#### EXERCISE DESCRIPTION
Transcribe every line below word for word, omitting the pictures from your answer.

╭─ DATA RECORDS

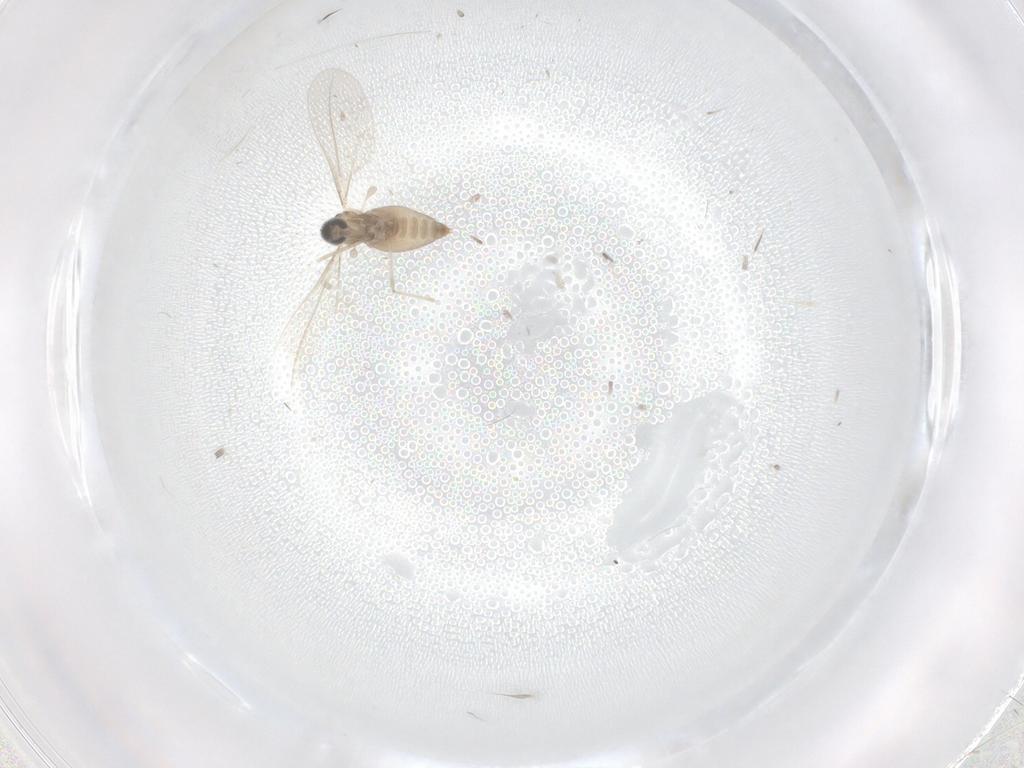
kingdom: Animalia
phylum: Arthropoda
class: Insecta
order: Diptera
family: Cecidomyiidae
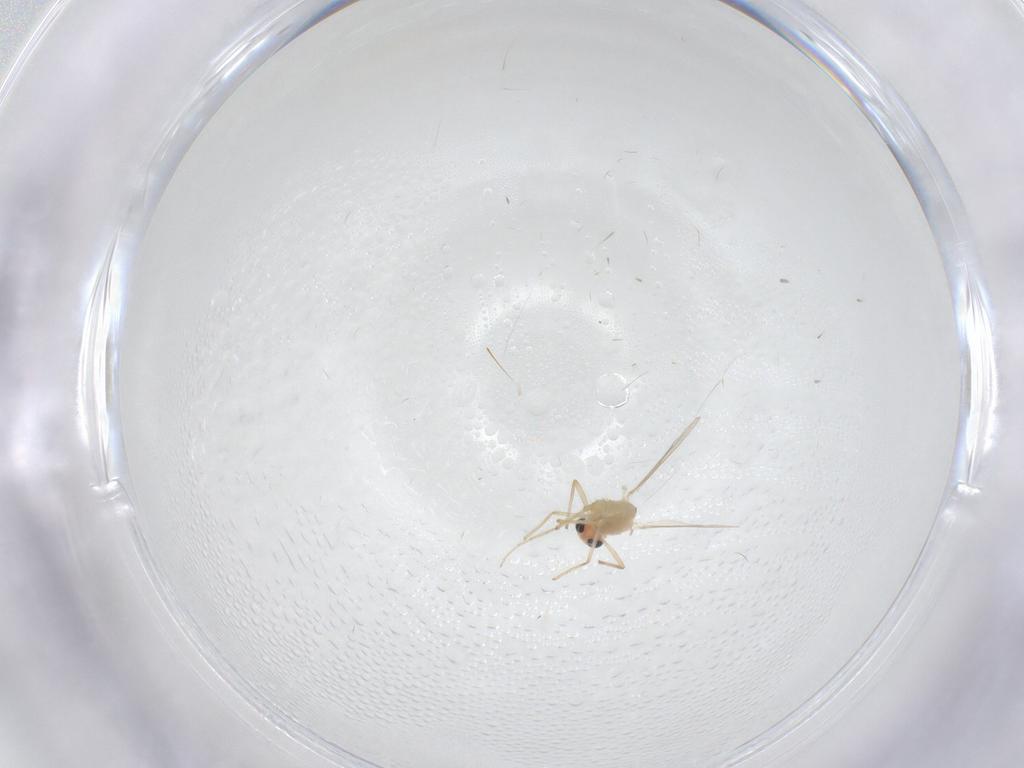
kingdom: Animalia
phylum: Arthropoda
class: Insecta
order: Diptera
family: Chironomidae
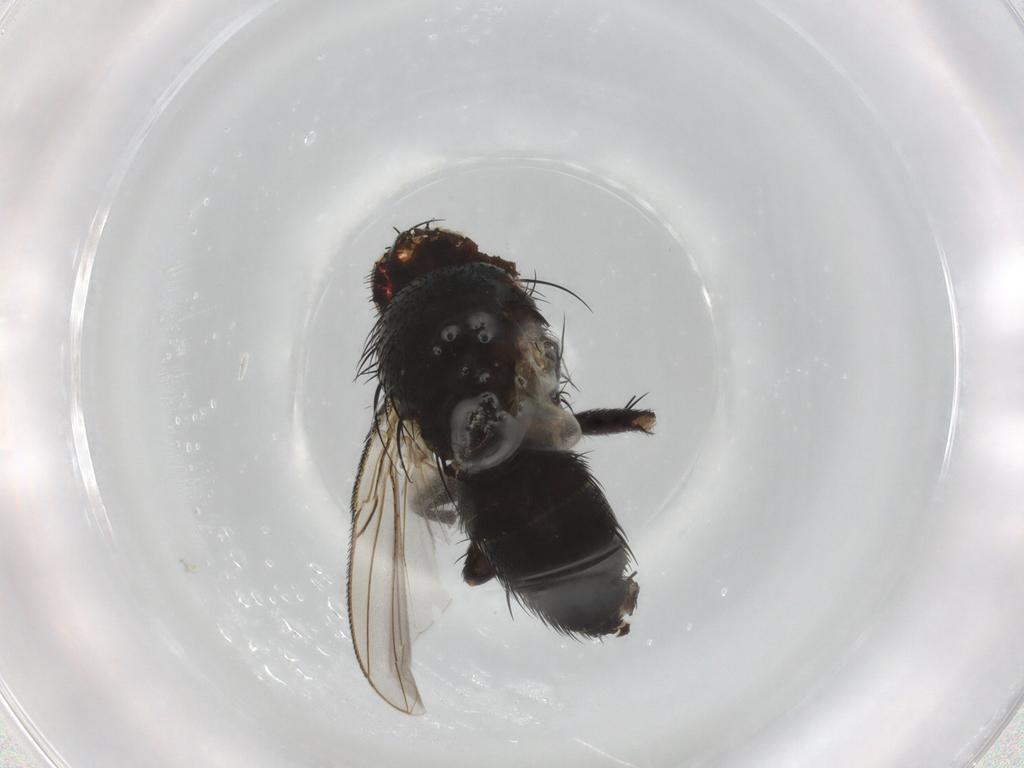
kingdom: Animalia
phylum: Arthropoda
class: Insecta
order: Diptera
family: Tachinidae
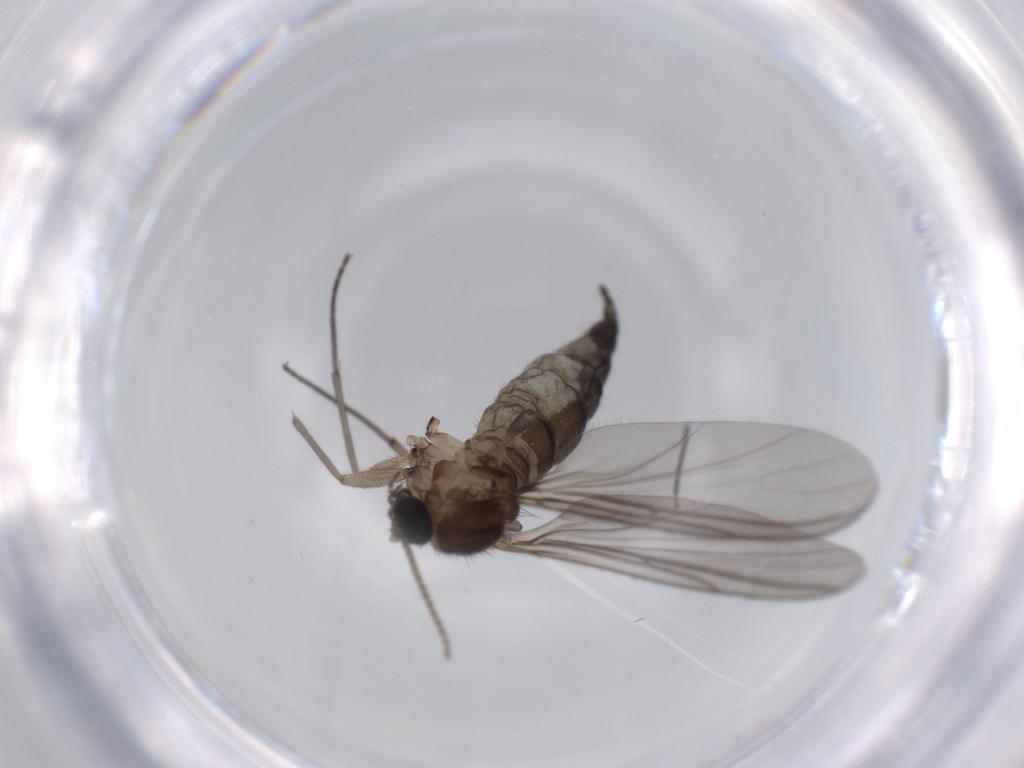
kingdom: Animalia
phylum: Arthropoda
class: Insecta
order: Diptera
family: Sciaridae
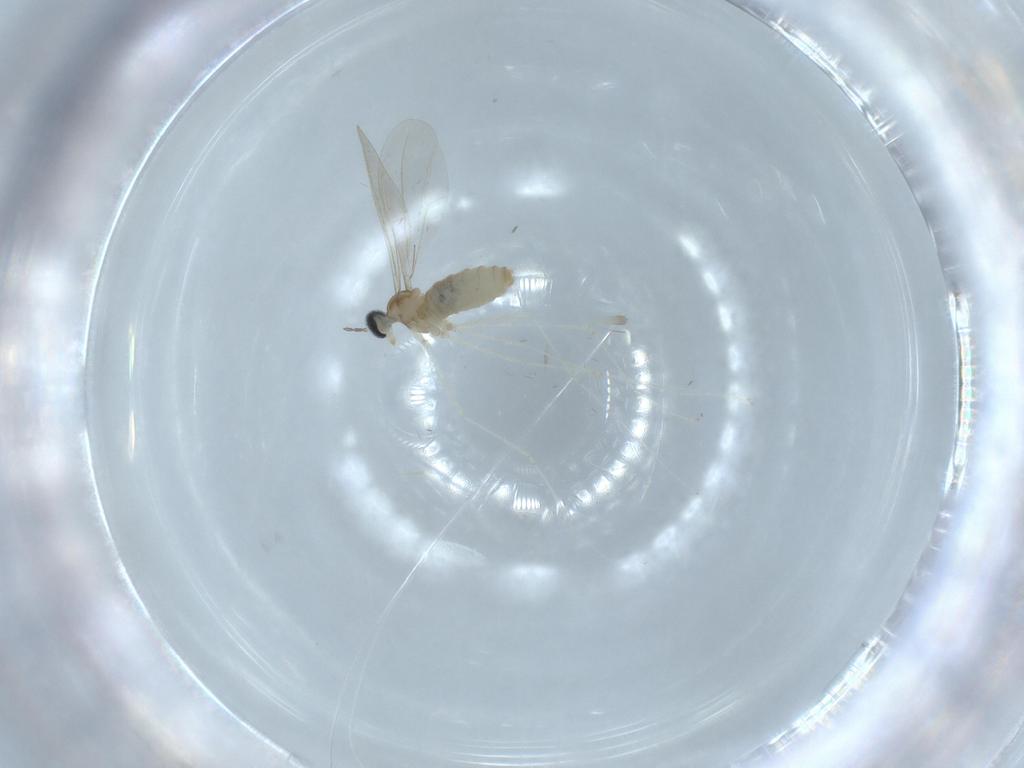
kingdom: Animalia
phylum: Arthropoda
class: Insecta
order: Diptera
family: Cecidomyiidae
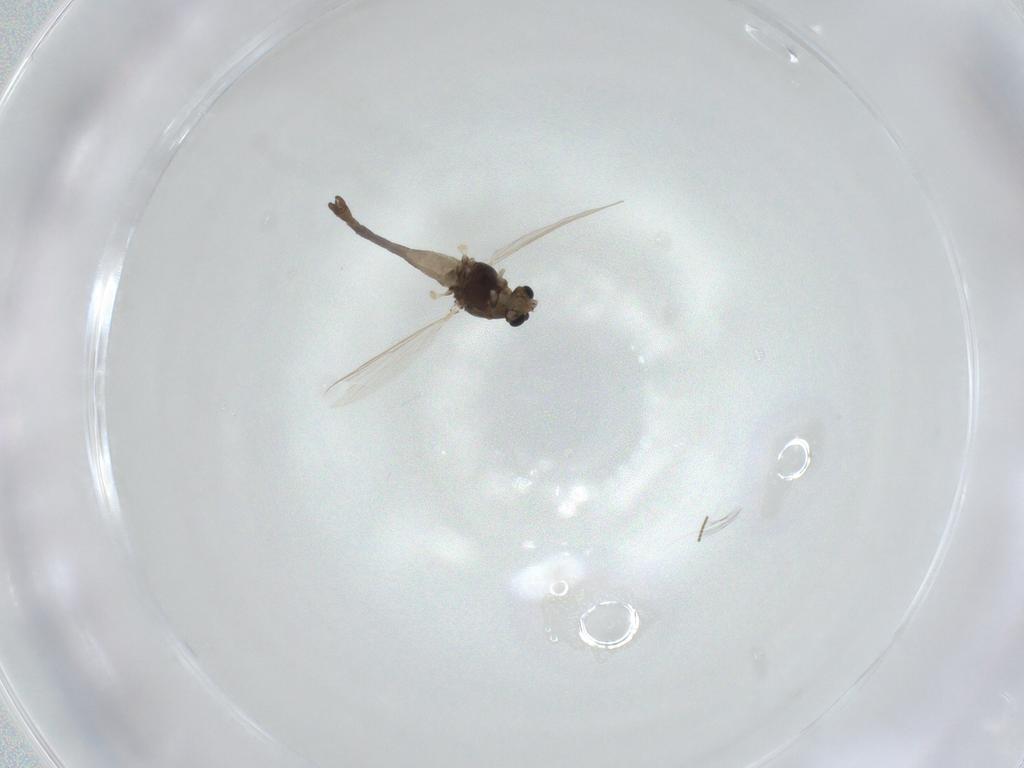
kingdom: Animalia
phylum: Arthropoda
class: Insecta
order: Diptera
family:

╰─

#### EXERCISE RESULT
kingdom: Animalia
phylum: Arthropoda
class: Insecta
order: Diptera
family: Cecidomyiidae
kingdom: Animalia
phylum: Arthropoda
class: Insecta
order: Diptera
family: Chironomidae
kingdom: Animalia
phylum: Arthropoda
class: Insecta
order: Diptera
family: Tachinidae
kingdom: Animalia
phylum: Arthropoda
class: Insecta
order: Diptera
family: Sciaridae
kingdom: Animalia
phylum: Arthropoda
class: Insecta
order: Diptera
family: Cecidomyiidae
kingdom: Animalia
phylum: Arthropoda
class: Insecta
order: Diptera
family:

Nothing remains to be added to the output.